I’ve often speculated on the reasons behind this affinity – was it because he recognized them as kindred spirits and identified with them? Was he in need of the unquestioning affection they provided? Did he recognize their freedom and sympathize with their struggles?

Answering these questions would require a deeper understanding of Iohan as a person, and here things become difficult. I don’t know much about his early life. I know from interviews that he immigrated to Canada from Bulgaria to live with his uncle when he was 15. What happened to the rest of his family? He didn’t share and I didn’t ask. Some demons are better left unearthed, I felt, and still feel.

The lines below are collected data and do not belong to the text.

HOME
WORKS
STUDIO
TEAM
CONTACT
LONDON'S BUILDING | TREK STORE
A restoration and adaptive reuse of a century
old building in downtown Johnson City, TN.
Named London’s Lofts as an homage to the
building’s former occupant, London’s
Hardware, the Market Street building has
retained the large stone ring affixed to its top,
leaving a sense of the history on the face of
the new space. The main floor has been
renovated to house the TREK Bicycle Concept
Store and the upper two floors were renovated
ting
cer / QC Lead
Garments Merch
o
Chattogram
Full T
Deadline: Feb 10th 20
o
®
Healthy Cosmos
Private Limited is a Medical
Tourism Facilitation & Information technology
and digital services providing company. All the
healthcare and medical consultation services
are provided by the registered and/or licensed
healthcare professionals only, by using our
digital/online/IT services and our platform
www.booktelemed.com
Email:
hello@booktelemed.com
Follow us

The people who he gravitated towards – those who knew him best – shared common traits. Despite the small age gap, I often remarked to my wife that I felt like he was our adopted son. Later I would find out that many of the people who helped him along the way felt the same.

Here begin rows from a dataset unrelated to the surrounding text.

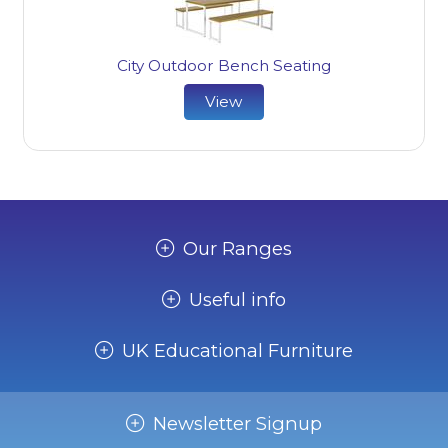
City Outdoor Bench Seating
View
Our Ranges
Useful info
UK Educational Furniture
Newsletter Signup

Was that born in his early life? Were we subconsciously recognizing some inherent need that drove him? Once again, I can merely speculate, as the people he confided in were few – and they had a shared reluctance to ask him those difficult questions.

So now we come full circle, back to the start of his journey, to ask the most difficult of questions. Why? Why did he make this journey? Why did he choose the hard routes? The solitary routes, where people were few and far between?

I said at the start that he was exploring himself. Iohan once talked to me about his admiration for the documentaries of the director Warner Herzog. These documentaries are marked by a common examination of the human spirit in an indifferent and uncaring universe.

One of the more fascinating subjects of Herzog’s lens was Reinhold Messner, the mountain climber who first attempted to climb Everest without oxygen. Messner said, “I’m doing this high altitude climb to know myself. It is not important for me to explore the mountain. What’s important to explore is myself”.

Was that a self-destructive impulse, born from the loss of Messner’s beloved brother earlier in his life? Or did it stem from the primal draw that the unknown holds for humankind and the desire to challenge that unknown? Herzog pondered these questions in his documentary but never presented an answer.

I see echoes of them in Iohan’s videos and story – in the first video of his voyage he asks “Where am I?” “How did I get here?” “Why am I doing this?” as he wrangles his bike through a blizzard. Later he finds his answers – “I’m at the top of a mountain peak somewhere in the Arctic”, “I chose to challenge myself” he says as a response to the first two questions.

He left the last unanswered, unvoiced, instead choosing to show us a pristine landscape of mountains covered in snow.

This is not the end of his voyage. Everyone he touched, through his videos or in person, will carry his light with them. Please spread that light to other people.

“Let us all just be as kind and calm and curious and humorous as he was, so that at least this part of him will stay and grow in this beautiful world he showed us so uniquely.”